I have a piece of code here which I need either assurance, or “no no no!” about in regards to if I’m thinking about this in the right or entirely wrong way.
This has to deal with cutting a variable of binary data at a specific spot, and also dealing with multi-byte overloaded functions. For example substr
is actually mb_substr
and strlen
is mb_strlen
etc.
Our server is set to UTF-8
internal encoding, and so theres this weird little thing I do to circumvent it for this binary data manipulation:
// $binary_data is the incoming variable with binary // $clip_size is generally 16, 32 or 64 etc $curenc = mb_internal_encoding();// this should be "UTF-8" mb_internal_encoding('ISO-8859-1');// change so mb_ overloading doesnt screw this up if (strlen($binary_data) >= $clip_size) { $first_hunk = substr($binary_data,0,$clip_size); $rest_of_it = substr($binary_data,$clip_size); } else { // skip since its shorter than expected } mb_internal_encoding($curenc);// put this back now
I can’t really show input and output results, since its binary data. But tests using the above appear to be working just fine and nothing is breaking…

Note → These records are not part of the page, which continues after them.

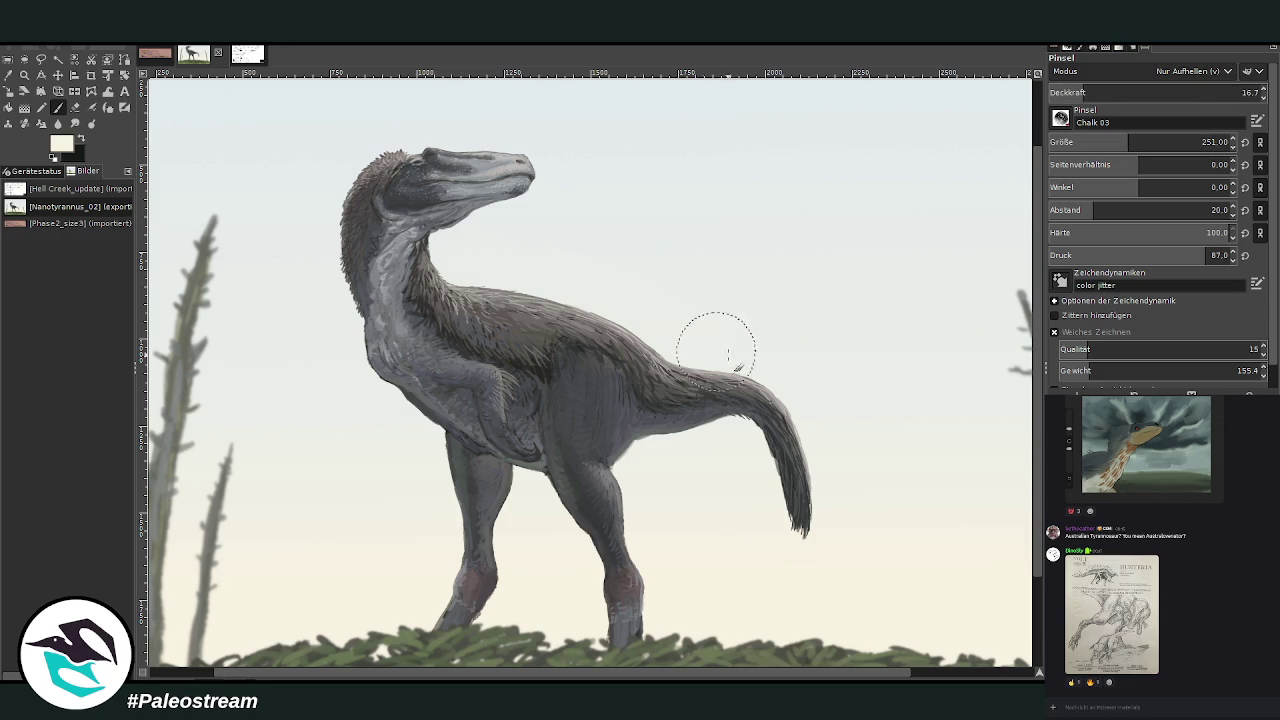
click(1097, 92)
click(1117, 142)
Lighten the back and neck fur at opacity 10.1 and hardness 35 toward the tail base.
drag(466, 257, 600, 305)
click(1072, 92)
drag(1072, 92, 1070, 92)
drag(471, 251, 539, 285)
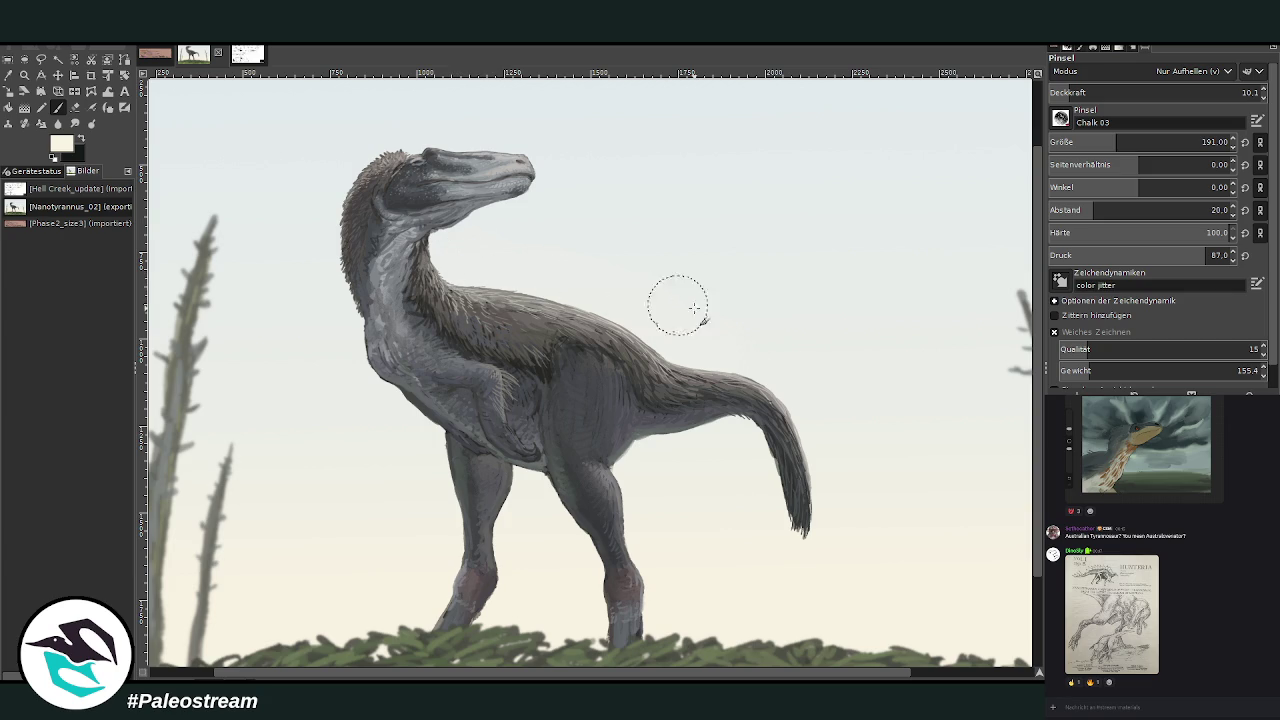
click(1110, 232)
drag(560, 271, 743, 360)
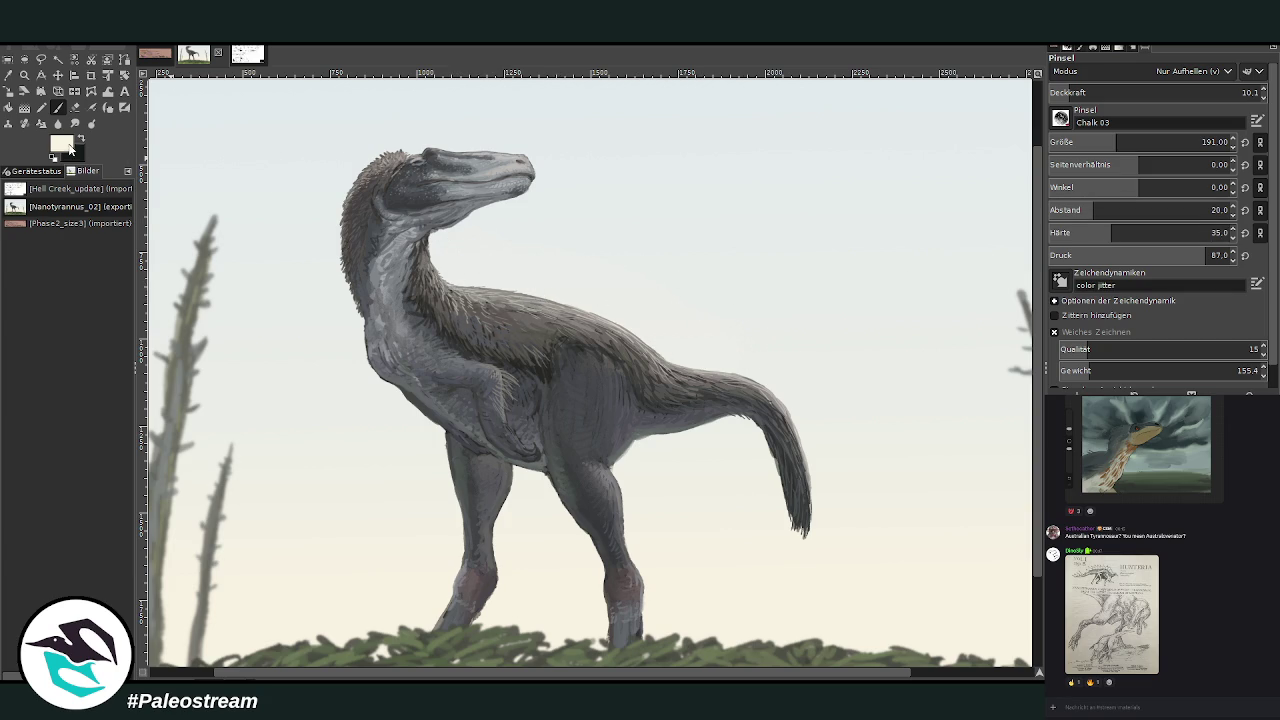
Paint greyish tan lighten strokes from neck to tail base, adjusting opacity to 38.8 then 22.1.
ctrl+click(1013, 391)
drag(486, 257, 776, 371)
drag(1070, 94, 1130, 94)
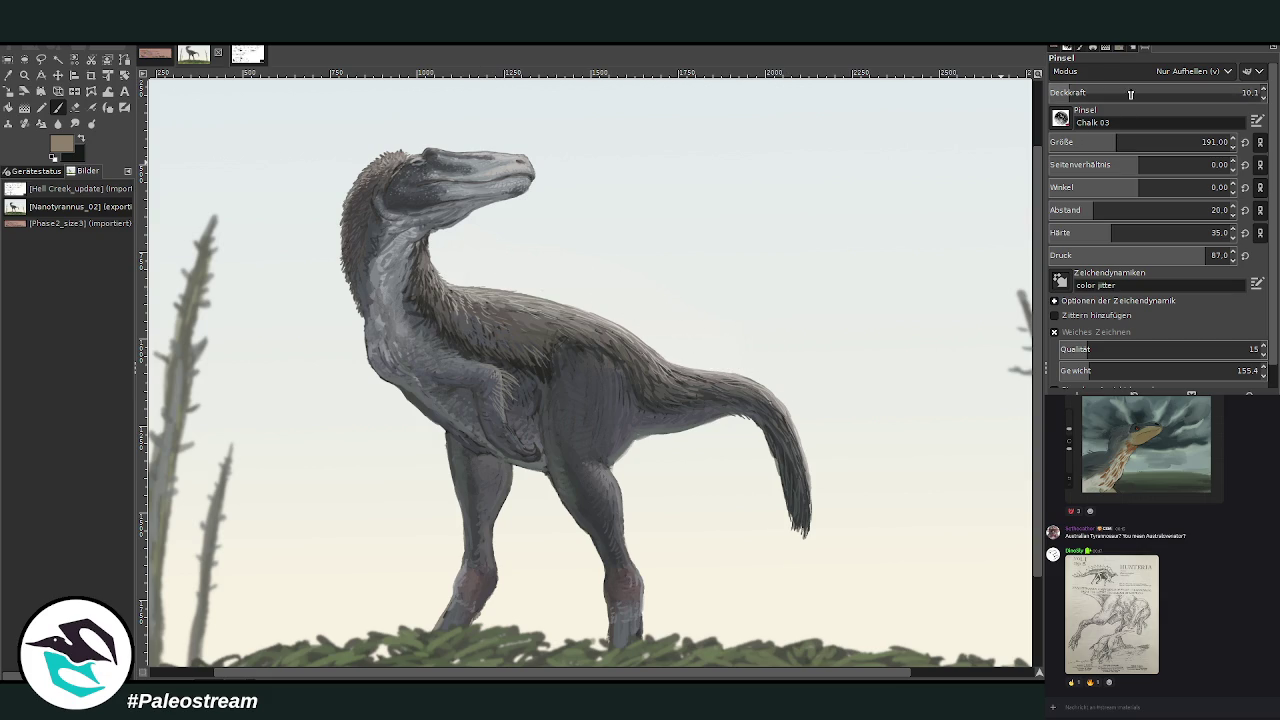
drag(1110, 146, 1076, 160)
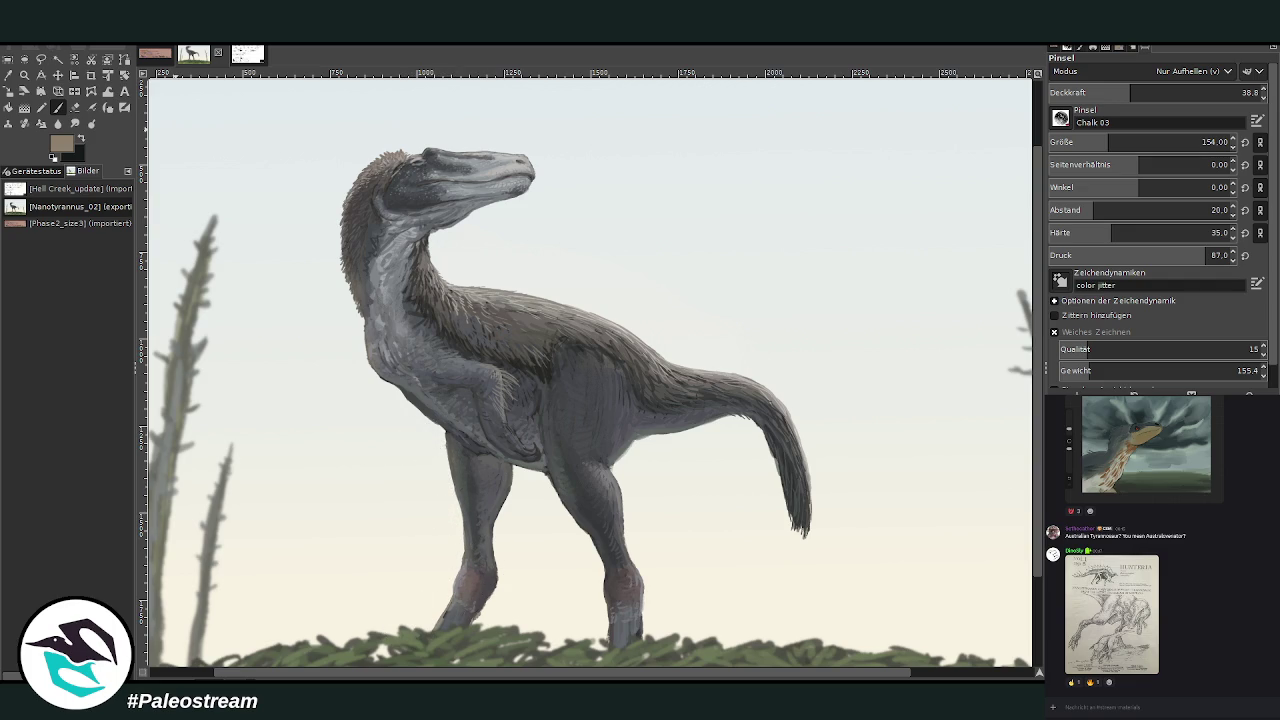
drag(1131, 92, 1095, 92)
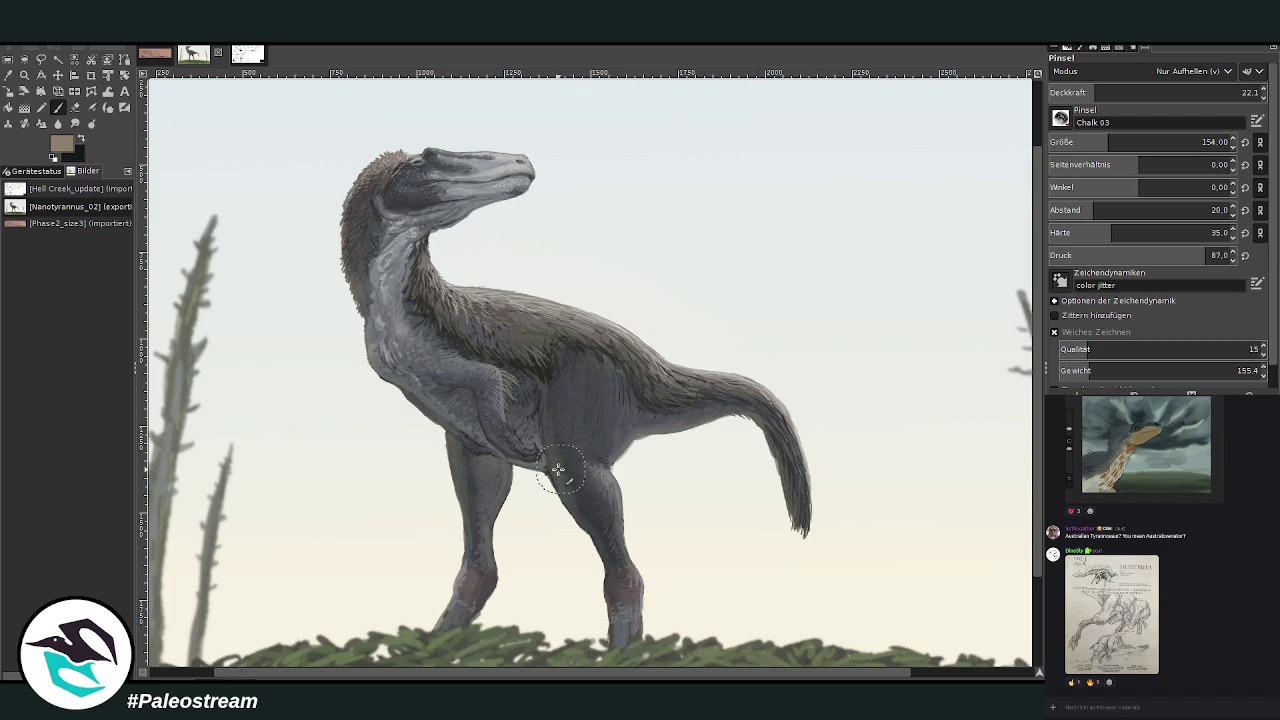
key(z)
click(1070, 107)
click(708, 324)
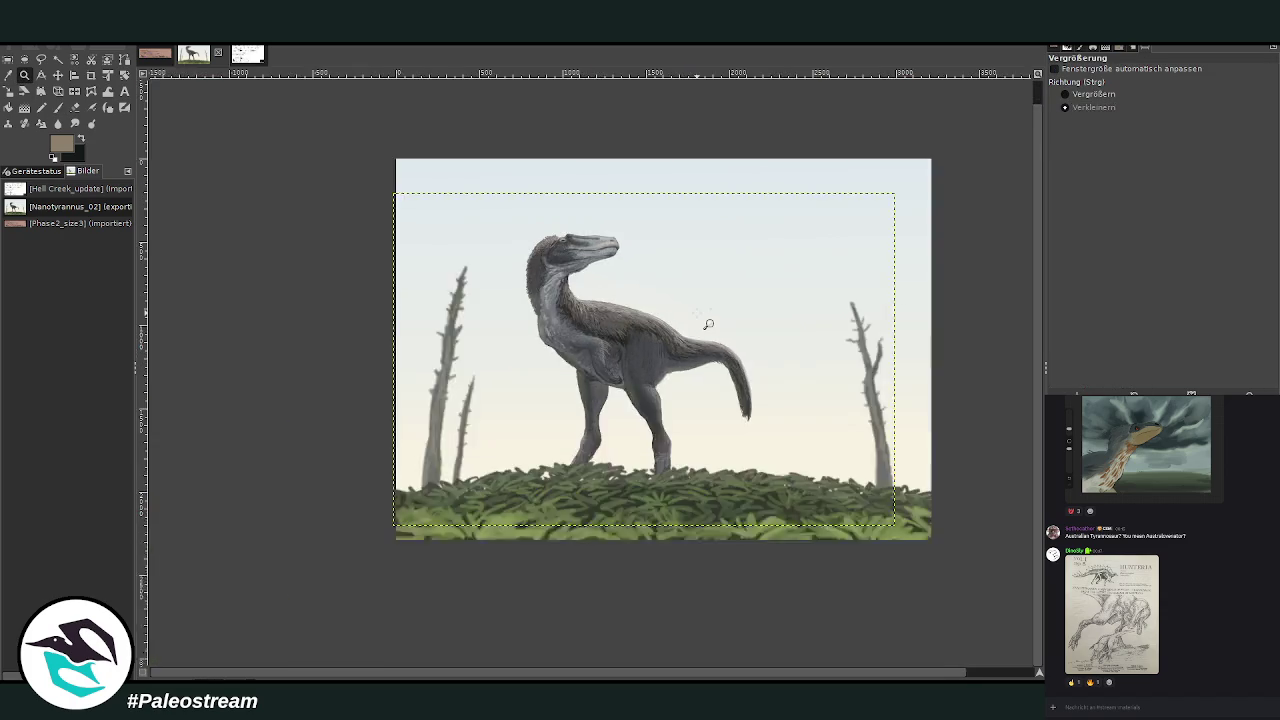
Zoom in so the painting fills the view, hiding then restoring the dead trees to compare.
scroll(708, 324, up, 1)
key(ctrl)
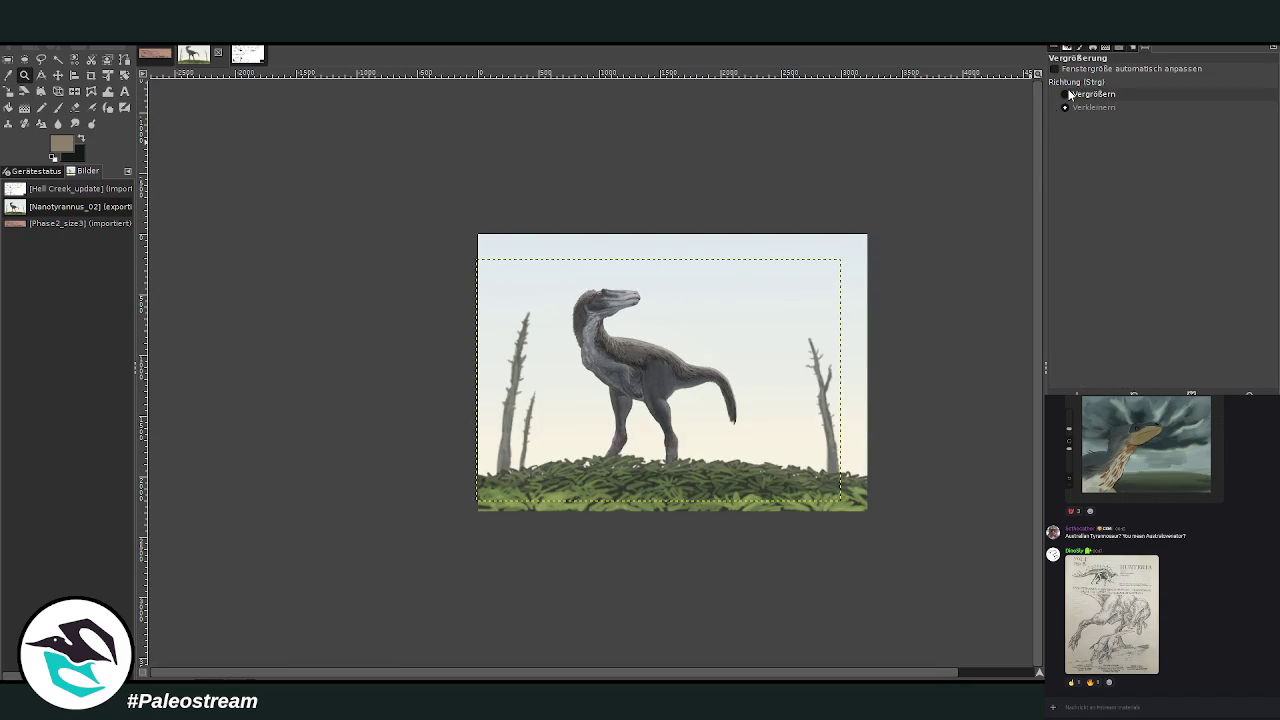
drag(458, 200, 903, 508)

However, parts of my brain are screaming “what are you doing… this can’t be the way to handle this”!
Notes:
- The binary data coming in, is a concatenation of those two parts to begin with.
- The first part’s size is always known (but changes).
- The second part’s size is entirely unknown.
- This is pretty darn close to encryption and stuffing the IV on front and ripping it off again (which oddly, I found some old code which does this same thing lol ugh).
So, I guess my question is:
- Is this actually fine to be doing?
- Or is there something super obvious I’m overlooking?
Advertisement
Answer
MY SOLUTION TO THE WORRY
I dislike answering my own questions… but I wanted to share what I have decided on nonetheless.
Although what I had, “worked”, I still wanted to change the hack-job-altering of the charset encoding. It was old code I admit, but for some reason, I never looked at hex2bin
bin2hex
for doing this. So I decided to change it to use those.
The resulting new code:
// $clip_size remains the same value for continuity later, // only spot-adjusted here... which is why the *2. $hex_data = bin2hex( $binary_data ); $first_hunk = hex2bin( substr($hex_data,0,($clip_size*2)) ); $rest_of_it = hex2bin( substr($hex_data,($clip_size*2)) ); if ( !empty($rest_of_it) ) { /* process the result for reasons */ }
Using the hex functions, turns the mess into something mb will not screw with either way. A 1 million bench loop, showed the process wasn’t anything to be worried about (and its safer to run in parallel to itself than the mb_encoding mangle method).
So I’m going with this. It sits better in my mind, and resolves my question for now… until I revisit this old code again in a few years and go “what was I thinking ?!”.